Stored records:
+--

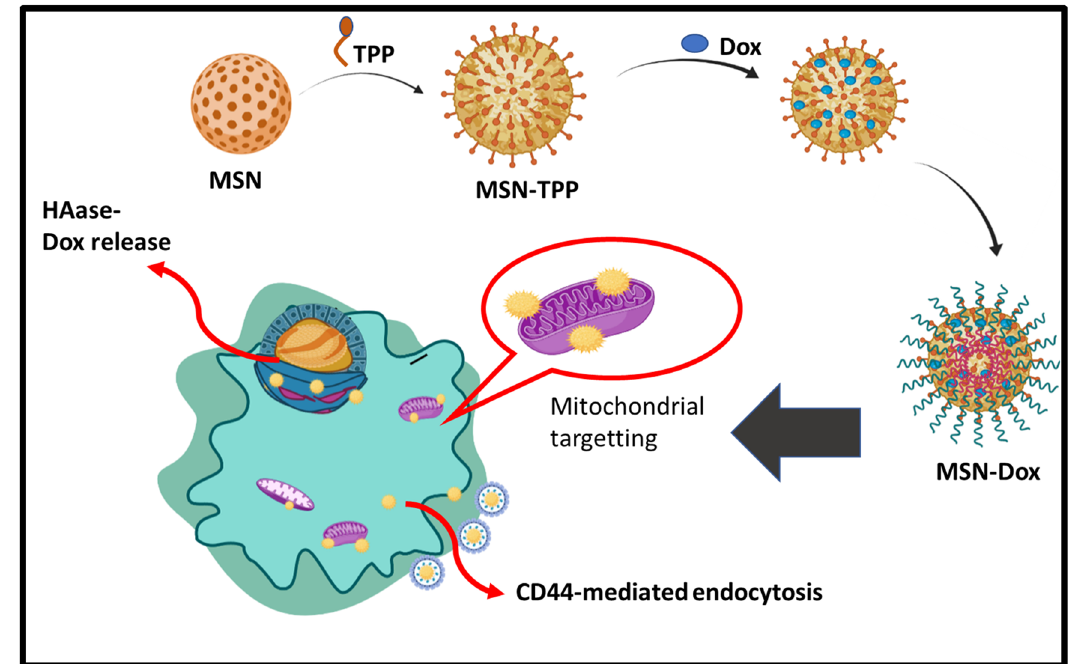
Figure 5: Schematic representation of enzyme responsive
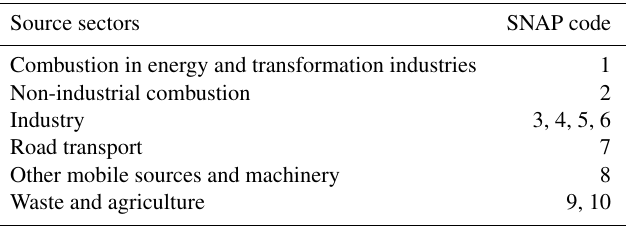
Table 3. Source sectors used in the perturbation scenarios. Source sectors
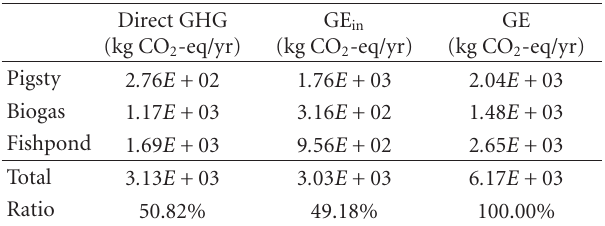
Table 4: GE of the “pig-biogas-fish”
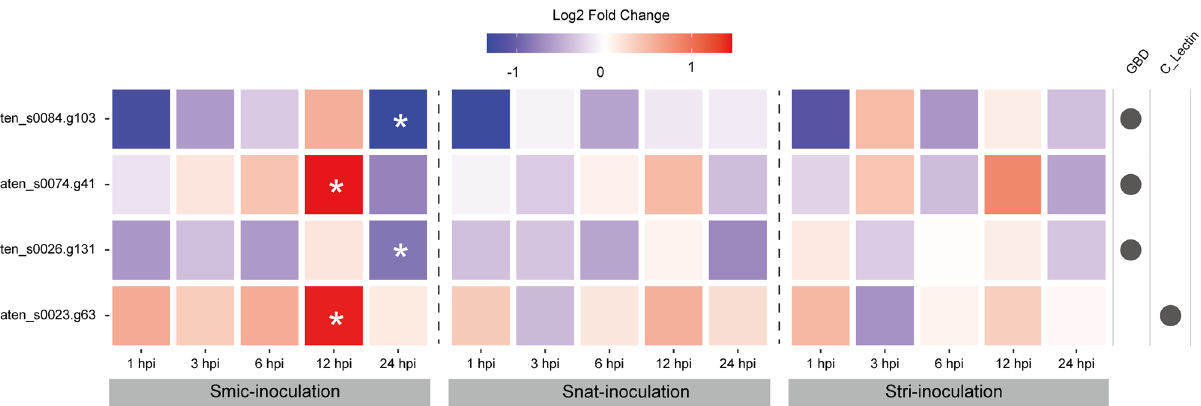
Figure 4. Expression patterns of DEGs related to pattern recognition. DEGs bearing C-type lectin-like superfamily (C_lectin) or galactose-binding domain-like superfamily (GBD) domains are shown. Gene IDs are shown on the left. Circles on the right indicate domains that the gene possesses. “Fold Change” indicates the relative gene expression level compared to controls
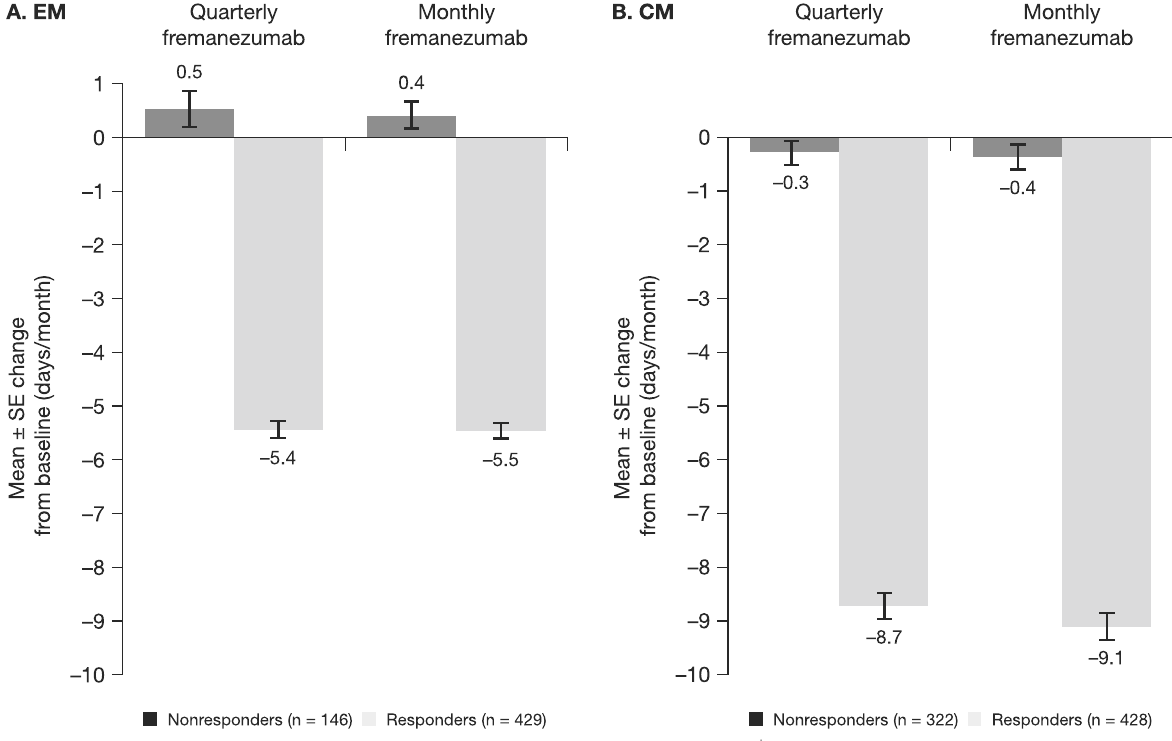
Fig. 2 Mean change from baseline in the MAMD among participants with ( a ) EM a and ( b ) CM b . CM, chronic migraine; EM, episodic migraine; MAMD, monthly average migraine days; SE, standard error. a For participants with EM, response was defined as a reduction of ≥ 2 MAMD. b For participants with CM, response was defined as a reduction of ≥ 4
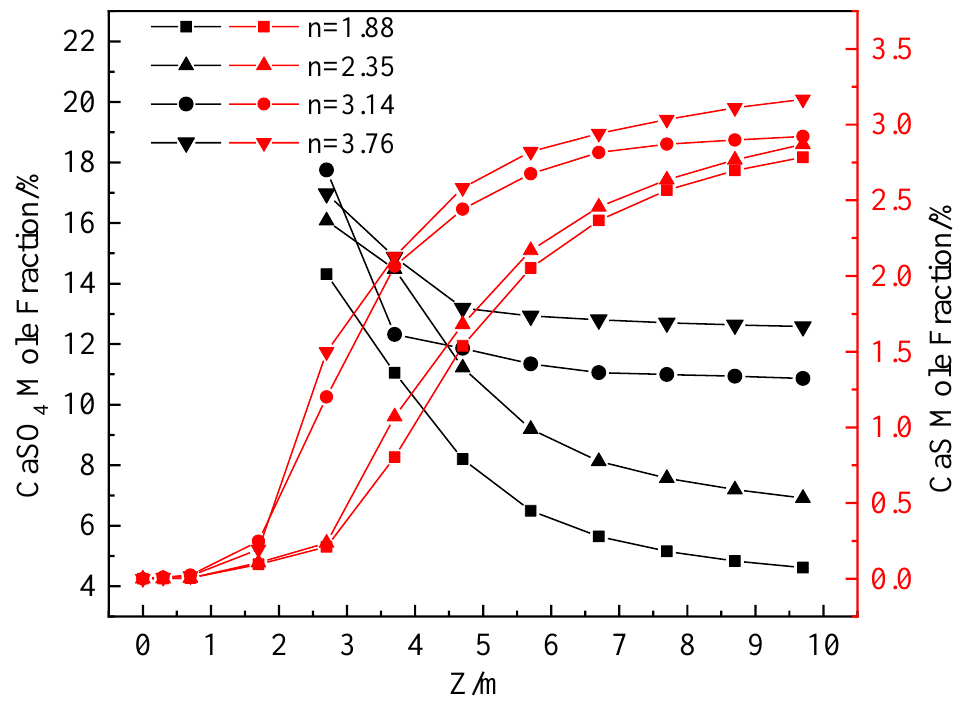
Figure 10. Curve of average mole fraction of solid phase at various sections along the Z-axis of n (CaSO 4 )/ n (S 2 ) conditions.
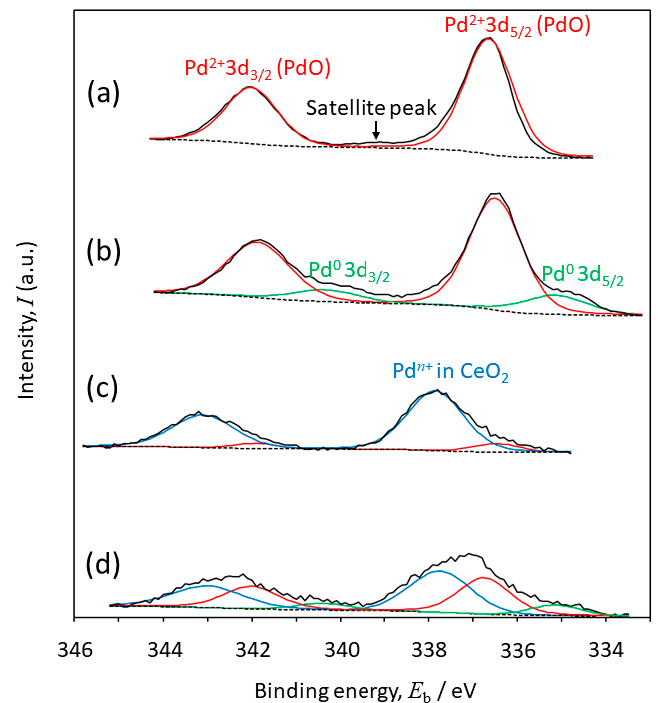
Figure 8. Pd3dspectraof( a )as-synthesizedPdO,( b )PdOafterheatingat900 ◦ Cfor2h, ( c )as-synthesized PdCe4, and ( d ) PdCe4 after heating at 900 ◦ C for 2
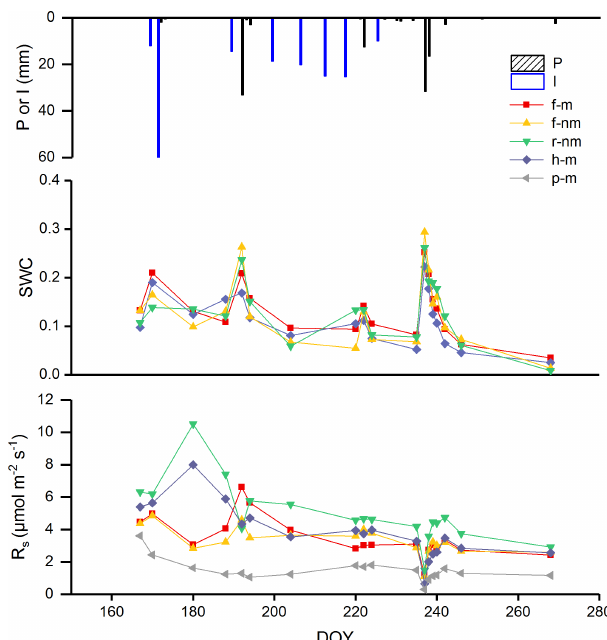
Figure 8. Response of soil moisture and soil respiration to pre- cipitation and irrigation during 2016 (f-m, h-m and p-m represent the furrow, planting hole, and plastic mulch in the mulched field, respectively; f-nm and r-nm represent the furrow and ridge in the non-mulched field, respectively).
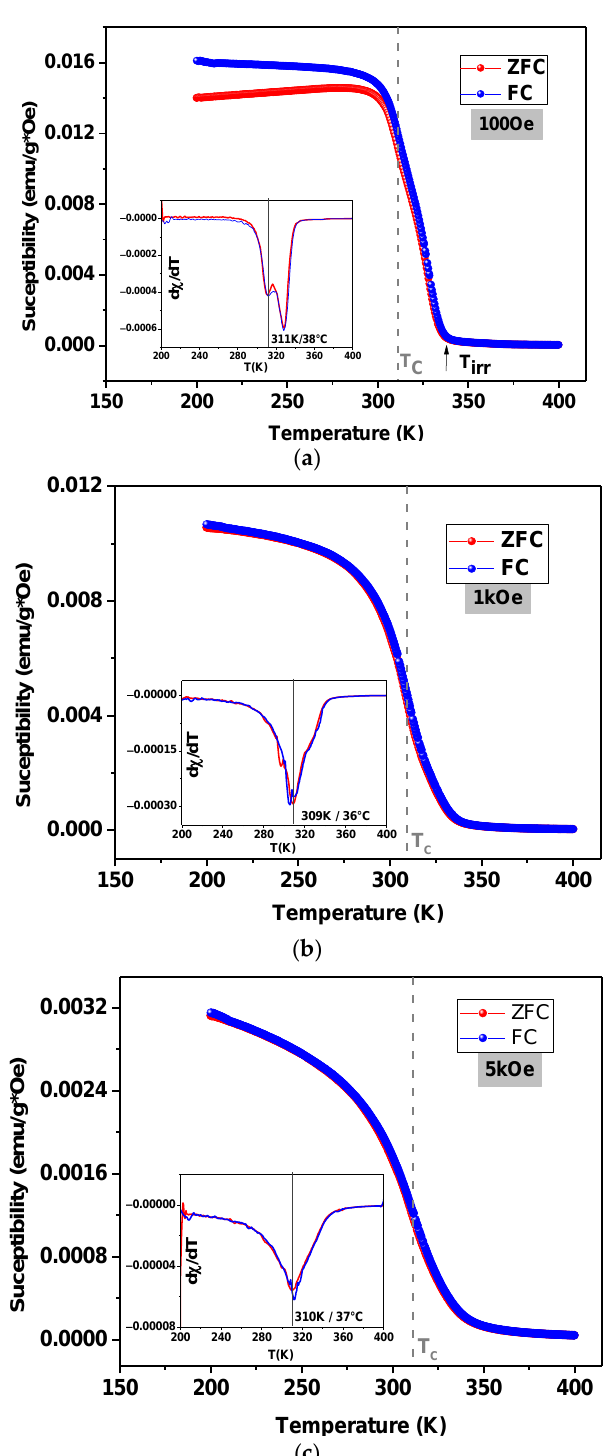
phase LSM are, respectively, 15.5 × 10 − 6 ◦ C − 1 and 11.4 × 10 − 6 ◦ C − 1 [41–43]. Hence, the LSM particles may be under residual stresses.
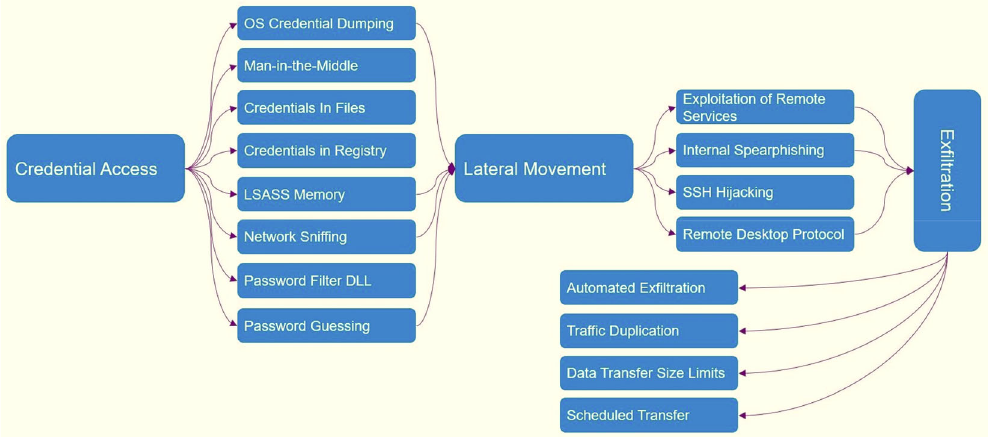
Figure 11. Windows defender, and firewall cannot detect the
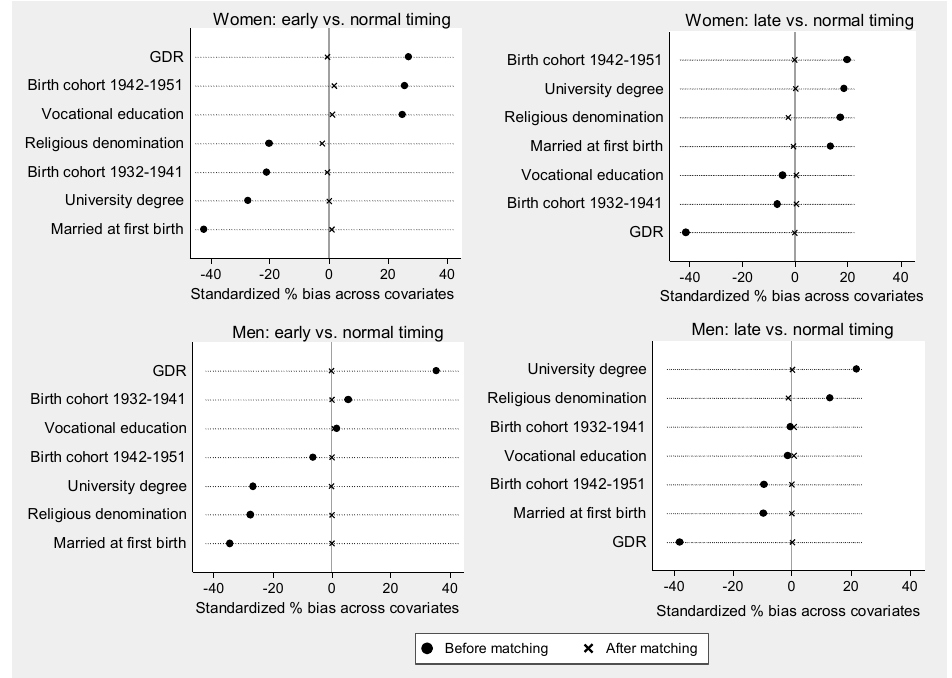
Figure 2 : Standardized percentage bias for each covariate before and after matching, by sex and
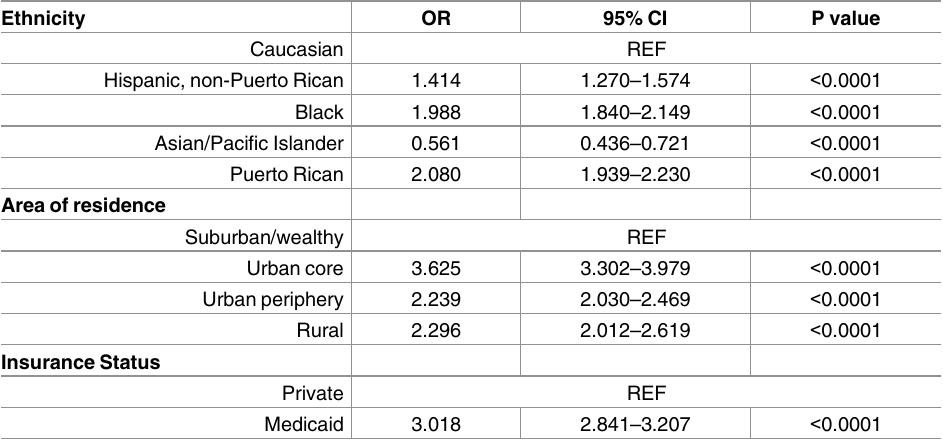
Values are unadjusted odds ratios (95% CI) relative to no SHS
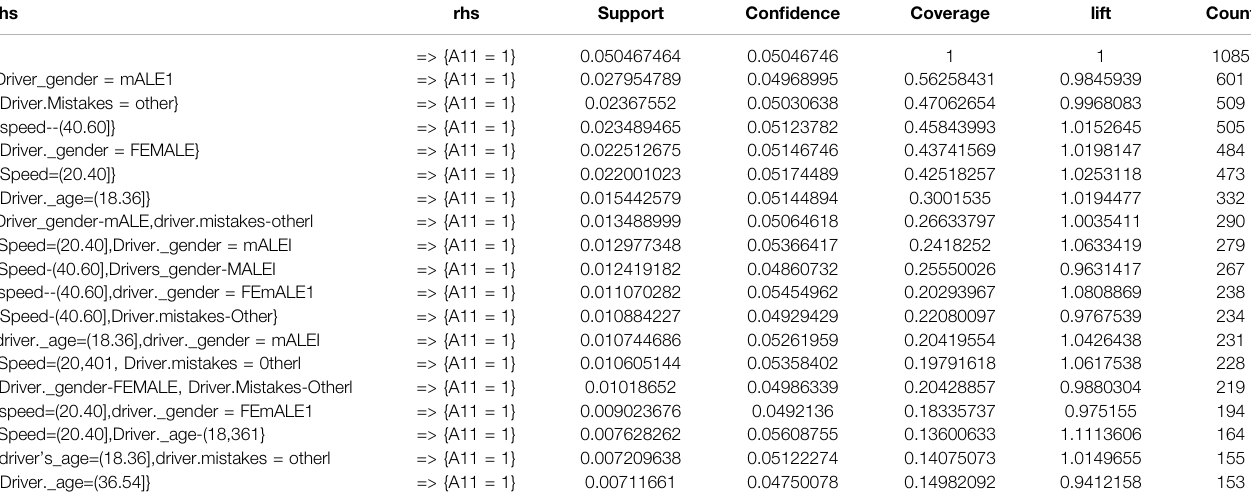
TABLE 8 | Effect of driver characteristic on traf fi c accidents.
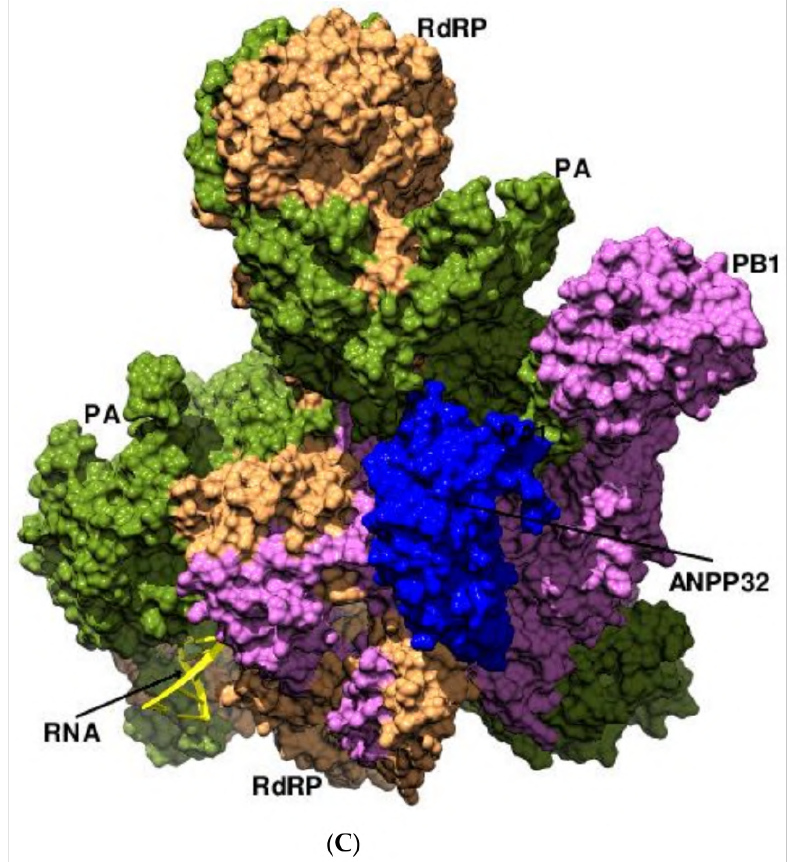
Figure 4. The association of the P domain of HPMV with the L. ( A ) The figure shows the interaction of the coiled-coil domain of the P (residues 169-195) with the L protein (PDB 6U5O). The four helices of the tetrameric P domain are shown as yellow ribbons, and the important domains of L are indicated in different colors in surface representation. ( B ) The superposed structure of HRSV (PDB 6PZK, blue ribbon), PIV5 (PDB 6V85, gray ribbon), and HPMV (PDB 7ORL, green ribbon) RdRPs and their corresponding P domains. The strong resemblance between the structural conformations of HPMV and HRSV and their association with P is observable. The large conformation shift of the MTase, CBD, and CTD of PIV5 with respect to the mononegaviral L–P complex is obvious, though the P interactions seem similar. ( C ) Cooperative binding of ANPP32 to two copies of FluC polymerase during replication (PDB 6XZQ). The structures of human FluC polymerases (RdRP: brown, PA: green, PB: orchid, RNA: yellow) bound to the amino-terminal leucine-rich repeat domain of ANP32A (blue) are shown. The ANPP32 plays a pivotal role during replication by stabilizing the replication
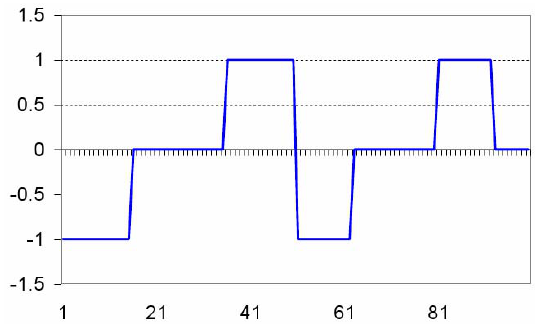
Figure 3. An example for complex structures of IHs. The horizon- tal axis is for the serial numbers of years, while in the vertical axis cumulative e ff ects of IHs are shown. Noise is excluded for the sake of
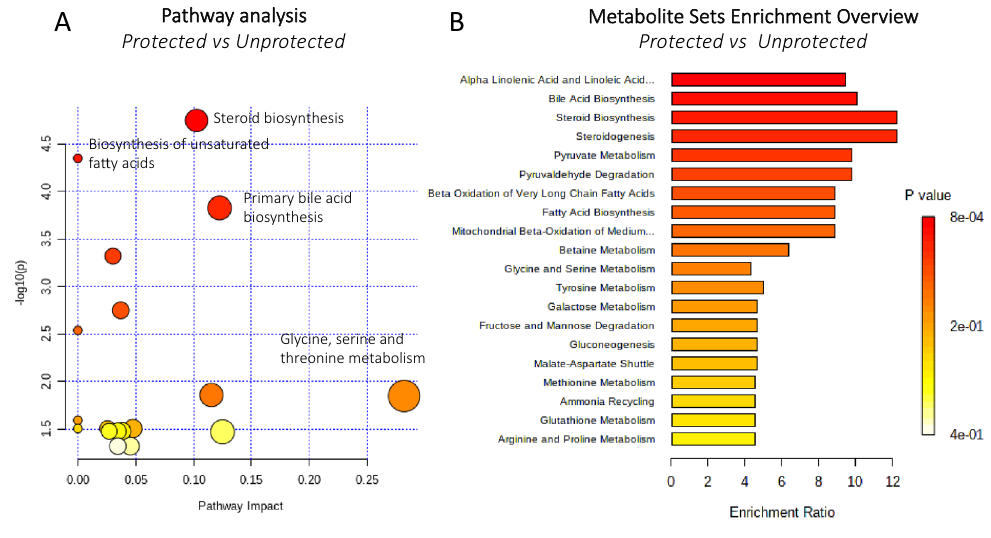
Figure 4. Pathways potentially involved in the protection from SARS-CoV-2. Metabolic pathway analysis performed on modulated metabolites ( A ) and metabolite sets enrichment ( B ). Steroid biosynthesis and biosynthesis of unsaturated fatty acids and amino acids may be involved in protection from COVID-19.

+--

> **What you will do**:
Scan the lines above for the word "after" and copy every one where it occurs.

> **The completed task**:
Figure 8. Pd3dspectraof( a )as-synthesizedPdO,( b )PdOafterheatingat900 ◦ Cfor2h, ( c )as-synthesized PdCe4, and ( d ) PdCe4 after heating at 900 ◦ C for 2
Figure 2 : Standardized percentage bias for each covariate before and after matching, by sex and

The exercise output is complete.